» **WHAT TO DO**:
Copy every line from the data below in which the string "pixels" can be found.

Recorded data
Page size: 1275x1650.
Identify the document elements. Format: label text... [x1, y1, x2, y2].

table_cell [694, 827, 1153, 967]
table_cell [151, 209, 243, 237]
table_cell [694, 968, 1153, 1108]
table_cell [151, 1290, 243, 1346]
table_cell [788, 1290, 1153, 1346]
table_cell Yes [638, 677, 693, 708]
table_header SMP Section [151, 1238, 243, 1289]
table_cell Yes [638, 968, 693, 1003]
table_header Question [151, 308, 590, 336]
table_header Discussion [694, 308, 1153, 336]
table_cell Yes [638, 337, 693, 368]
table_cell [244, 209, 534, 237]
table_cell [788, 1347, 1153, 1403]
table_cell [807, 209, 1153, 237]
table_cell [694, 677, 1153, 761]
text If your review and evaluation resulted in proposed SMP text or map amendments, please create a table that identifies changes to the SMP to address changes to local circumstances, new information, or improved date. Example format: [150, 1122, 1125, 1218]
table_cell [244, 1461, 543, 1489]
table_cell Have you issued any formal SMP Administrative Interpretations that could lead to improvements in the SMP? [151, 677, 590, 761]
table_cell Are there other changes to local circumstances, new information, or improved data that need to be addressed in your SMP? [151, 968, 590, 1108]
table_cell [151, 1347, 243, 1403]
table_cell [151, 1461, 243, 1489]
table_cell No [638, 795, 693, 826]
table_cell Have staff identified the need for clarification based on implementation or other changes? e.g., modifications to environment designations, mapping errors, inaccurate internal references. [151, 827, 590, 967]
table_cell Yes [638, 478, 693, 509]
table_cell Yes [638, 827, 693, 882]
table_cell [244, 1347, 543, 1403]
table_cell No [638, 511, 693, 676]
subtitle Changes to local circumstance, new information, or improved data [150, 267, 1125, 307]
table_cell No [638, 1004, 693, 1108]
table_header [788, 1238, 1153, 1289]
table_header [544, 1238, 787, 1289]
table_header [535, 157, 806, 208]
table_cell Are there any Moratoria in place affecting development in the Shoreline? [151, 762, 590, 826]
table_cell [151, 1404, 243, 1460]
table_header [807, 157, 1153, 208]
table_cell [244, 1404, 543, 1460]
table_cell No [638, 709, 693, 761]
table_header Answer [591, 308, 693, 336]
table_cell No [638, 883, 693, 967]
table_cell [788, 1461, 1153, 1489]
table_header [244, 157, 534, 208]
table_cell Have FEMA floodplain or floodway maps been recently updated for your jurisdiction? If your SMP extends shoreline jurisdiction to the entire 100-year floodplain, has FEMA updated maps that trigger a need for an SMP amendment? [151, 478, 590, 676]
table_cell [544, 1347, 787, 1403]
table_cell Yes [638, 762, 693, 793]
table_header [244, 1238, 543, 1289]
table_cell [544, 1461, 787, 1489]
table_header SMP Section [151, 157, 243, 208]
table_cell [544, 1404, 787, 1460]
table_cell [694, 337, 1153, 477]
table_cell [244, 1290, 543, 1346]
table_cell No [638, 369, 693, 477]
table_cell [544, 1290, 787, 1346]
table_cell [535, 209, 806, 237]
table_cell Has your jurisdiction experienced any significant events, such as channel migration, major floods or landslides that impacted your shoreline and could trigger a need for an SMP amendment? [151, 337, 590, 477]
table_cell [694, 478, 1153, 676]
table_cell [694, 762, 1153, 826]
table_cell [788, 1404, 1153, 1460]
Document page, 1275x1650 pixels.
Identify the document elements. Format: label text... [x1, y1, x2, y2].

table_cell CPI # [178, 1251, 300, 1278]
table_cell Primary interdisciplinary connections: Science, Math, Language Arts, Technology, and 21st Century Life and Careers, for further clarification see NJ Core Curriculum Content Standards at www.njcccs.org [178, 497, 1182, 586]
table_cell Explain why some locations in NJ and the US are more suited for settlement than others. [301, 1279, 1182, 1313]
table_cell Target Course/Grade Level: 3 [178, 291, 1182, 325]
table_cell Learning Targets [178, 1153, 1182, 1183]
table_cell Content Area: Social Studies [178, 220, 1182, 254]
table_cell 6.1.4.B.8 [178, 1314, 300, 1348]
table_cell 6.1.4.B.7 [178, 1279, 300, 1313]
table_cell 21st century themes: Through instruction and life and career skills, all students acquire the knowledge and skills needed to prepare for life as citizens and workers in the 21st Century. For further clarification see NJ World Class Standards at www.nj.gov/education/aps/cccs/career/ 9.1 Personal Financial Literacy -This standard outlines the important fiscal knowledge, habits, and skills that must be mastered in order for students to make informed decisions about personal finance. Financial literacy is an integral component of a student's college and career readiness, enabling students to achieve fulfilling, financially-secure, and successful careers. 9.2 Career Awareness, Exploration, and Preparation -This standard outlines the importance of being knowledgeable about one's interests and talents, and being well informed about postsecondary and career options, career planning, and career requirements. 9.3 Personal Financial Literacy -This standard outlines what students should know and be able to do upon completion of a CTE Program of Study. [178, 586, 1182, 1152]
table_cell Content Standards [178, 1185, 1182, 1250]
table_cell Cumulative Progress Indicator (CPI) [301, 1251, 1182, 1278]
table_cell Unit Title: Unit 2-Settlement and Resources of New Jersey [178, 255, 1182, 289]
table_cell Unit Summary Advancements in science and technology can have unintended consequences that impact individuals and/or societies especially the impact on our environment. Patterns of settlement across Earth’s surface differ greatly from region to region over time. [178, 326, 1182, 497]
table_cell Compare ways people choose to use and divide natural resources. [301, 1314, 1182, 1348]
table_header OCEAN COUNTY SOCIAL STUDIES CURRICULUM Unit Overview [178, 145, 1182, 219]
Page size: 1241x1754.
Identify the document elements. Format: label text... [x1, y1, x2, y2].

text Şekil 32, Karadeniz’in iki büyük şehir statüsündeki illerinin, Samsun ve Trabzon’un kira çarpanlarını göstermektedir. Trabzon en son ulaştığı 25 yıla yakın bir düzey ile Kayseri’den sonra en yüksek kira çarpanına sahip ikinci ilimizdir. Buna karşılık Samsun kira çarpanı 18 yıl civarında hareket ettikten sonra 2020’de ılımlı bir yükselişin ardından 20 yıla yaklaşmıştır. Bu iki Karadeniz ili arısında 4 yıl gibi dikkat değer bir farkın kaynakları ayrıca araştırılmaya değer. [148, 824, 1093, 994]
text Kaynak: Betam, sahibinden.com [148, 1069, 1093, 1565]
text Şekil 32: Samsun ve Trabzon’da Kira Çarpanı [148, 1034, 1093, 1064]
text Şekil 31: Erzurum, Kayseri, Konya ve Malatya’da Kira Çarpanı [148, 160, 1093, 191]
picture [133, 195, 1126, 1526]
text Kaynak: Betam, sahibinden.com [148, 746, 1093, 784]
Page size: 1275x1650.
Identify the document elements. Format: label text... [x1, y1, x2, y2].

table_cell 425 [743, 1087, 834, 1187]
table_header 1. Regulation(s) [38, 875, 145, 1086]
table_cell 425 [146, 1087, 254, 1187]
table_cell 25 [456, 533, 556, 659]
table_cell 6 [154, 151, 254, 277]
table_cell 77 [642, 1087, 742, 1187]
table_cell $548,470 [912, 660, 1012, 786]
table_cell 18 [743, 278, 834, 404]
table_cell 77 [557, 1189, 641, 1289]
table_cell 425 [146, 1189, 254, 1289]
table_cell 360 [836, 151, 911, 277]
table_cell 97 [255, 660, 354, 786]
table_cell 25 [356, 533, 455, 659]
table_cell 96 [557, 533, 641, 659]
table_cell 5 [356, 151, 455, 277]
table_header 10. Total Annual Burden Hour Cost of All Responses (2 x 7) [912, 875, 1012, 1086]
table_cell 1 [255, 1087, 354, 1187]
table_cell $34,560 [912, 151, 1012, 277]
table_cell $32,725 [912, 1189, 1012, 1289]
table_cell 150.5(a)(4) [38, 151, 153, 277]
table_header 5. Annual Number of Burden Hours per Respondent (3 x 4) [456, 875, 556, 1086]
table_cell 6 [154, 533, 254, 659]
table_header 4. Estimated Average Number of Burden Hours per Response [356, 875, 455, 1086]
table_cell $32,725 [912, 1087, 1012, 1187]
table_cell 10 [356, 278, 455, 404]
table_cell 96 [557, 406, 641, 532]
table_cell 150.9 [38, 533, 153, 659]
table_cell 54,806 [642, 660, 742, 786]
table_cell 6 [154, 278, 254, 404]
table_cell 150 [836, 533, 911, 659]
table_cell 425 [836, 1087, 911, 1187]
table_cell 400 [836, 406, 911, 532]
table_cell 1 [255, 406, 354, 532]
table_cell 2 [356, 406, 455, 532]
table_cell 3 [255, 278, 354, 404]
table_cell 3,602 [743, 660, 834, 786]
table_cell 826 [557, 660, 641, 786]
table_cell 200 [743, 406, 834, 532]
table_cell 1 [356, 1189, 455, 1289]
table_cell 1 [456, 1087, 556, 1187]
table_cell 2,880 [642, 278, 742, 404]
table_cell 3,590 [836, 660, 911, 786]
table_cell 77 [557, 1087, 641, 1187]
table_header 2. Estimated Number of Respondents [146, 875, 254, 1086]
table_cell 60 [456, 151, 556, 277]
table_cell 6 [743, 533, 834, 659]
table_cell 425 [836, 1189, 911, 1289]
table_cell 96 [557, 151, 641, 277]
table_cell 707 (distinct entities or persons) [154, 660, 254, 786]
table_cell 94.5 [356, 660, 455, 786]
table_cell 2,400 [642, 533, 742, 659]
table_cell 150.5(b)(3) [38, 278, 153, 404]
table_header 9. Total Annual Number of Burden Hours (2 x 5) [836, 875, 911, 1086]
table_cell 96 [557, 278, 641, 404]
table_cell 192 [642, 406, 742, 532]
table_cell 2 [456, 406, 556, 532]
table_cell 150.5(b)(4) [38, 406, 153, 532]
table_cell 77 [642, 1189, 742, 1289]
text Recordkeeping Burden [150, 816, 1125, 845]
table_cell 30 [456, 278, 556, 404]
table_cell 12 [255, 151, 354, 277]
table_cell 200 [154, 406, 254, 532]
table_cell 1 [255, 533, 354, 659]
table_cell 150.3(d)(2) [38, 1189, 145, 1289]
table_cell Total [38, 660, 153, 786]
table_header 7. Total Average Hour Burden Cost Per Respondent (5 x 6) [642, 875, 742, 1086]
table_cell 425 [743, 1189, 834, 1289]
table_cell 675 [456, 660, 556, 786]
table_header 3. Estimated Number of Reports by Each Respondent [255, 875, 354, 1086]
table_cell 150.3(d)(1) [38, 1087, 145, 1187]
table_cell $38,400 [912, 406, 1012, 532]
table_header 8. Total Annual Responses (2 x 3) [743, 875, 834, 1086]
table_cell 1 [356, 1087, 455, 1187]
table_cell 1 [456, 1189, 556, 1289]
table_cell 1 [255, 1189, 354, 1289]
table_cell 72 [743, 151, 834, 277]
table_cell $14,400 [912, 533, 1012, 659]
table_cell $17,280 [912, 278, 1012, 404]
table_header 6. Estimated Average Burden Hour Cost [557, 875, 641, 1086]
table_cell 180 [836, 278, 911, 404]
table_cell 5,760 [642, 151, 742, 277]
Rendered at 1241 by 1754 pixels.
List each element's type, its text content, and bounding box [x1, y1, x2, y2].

» **RESPONSE AREA**:
Document page, 1275x1650 pixels.
Rendered at 1241 by 1754 pixels.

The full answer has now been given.